One of the best things about having a diverse change team that supports cross-functional work is that the team will help drive buy-in throughout the organization because the team members come from various stakeholder groups and have credibility with their “home” team. Cross-functional teams include individuals from the different areas that will be impacted by the change.

Cross-functional teams were the hot thing back in the 1990s when people started bragging about how they were so matrixed and dotted-lined into someone else. Today’s cross-functional teams dealing with change need to up the ante a bit. Here’s how you can support cross-functional teamwork during change:

  • Encourage self-direction. Organizational charts are great, but if you pick the right people and have a well-thought-out plan and a clear vision, the team can start deciding what to do to reach its goals. Your role as a change leader should focus on where the team needs to go; let the team decide how to get there.

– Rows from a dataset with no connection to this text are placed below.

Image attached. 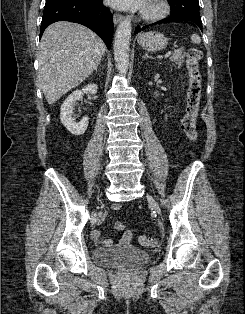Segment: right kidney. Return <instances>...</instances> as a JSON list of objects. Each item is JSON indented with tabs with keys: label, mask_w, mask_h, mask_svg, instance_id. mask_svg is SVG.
<instances>
[{
	"label": "right kidney",
	"mask_w": 245,
	"mask_h": 314,
	"mask_svg": "<svg viewBox=\"0 0 245 314\" xmlns=\"http://www.w3.org/2000/svg\"><path fill=\"white\" fill-rule=\"evenodd\" d=\"M97 90L98 86L96 84L87 85L82 91H74L63 102L61 106L60 120L73 135L80 136L84 134L89 123V118L87 116L83 117L78 123L74 121L73 114L76 101L82 98L83 93L96 94Z\"/></svg>",
	"instance_id": "ca27d5eb"
}]
</instances>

  • Recruit leaders who facilitate discussion, ideas, and options. Cross-functional teams that quickly fizzle out are led by imposing leaders who micromanage every line on their fancy Gantt chart.

  • Allow cross-functional teams to be diverse. Novice change leaders tend to pick people just like them to work on the team. Don’t make this mistake. It takes all types of people to make change happen, so select people to work on your team who have skills you may not have. Balance out strong data- and project-management employees with individuals who connect well with people and emotions.

  • Know that the team members weren’t born yesterday. You picked these team members because of their track record, so let their past experiences shine. Give team members enough opportunity to share their past experiences and incorporate these personal lessons learned into the project and communication plan.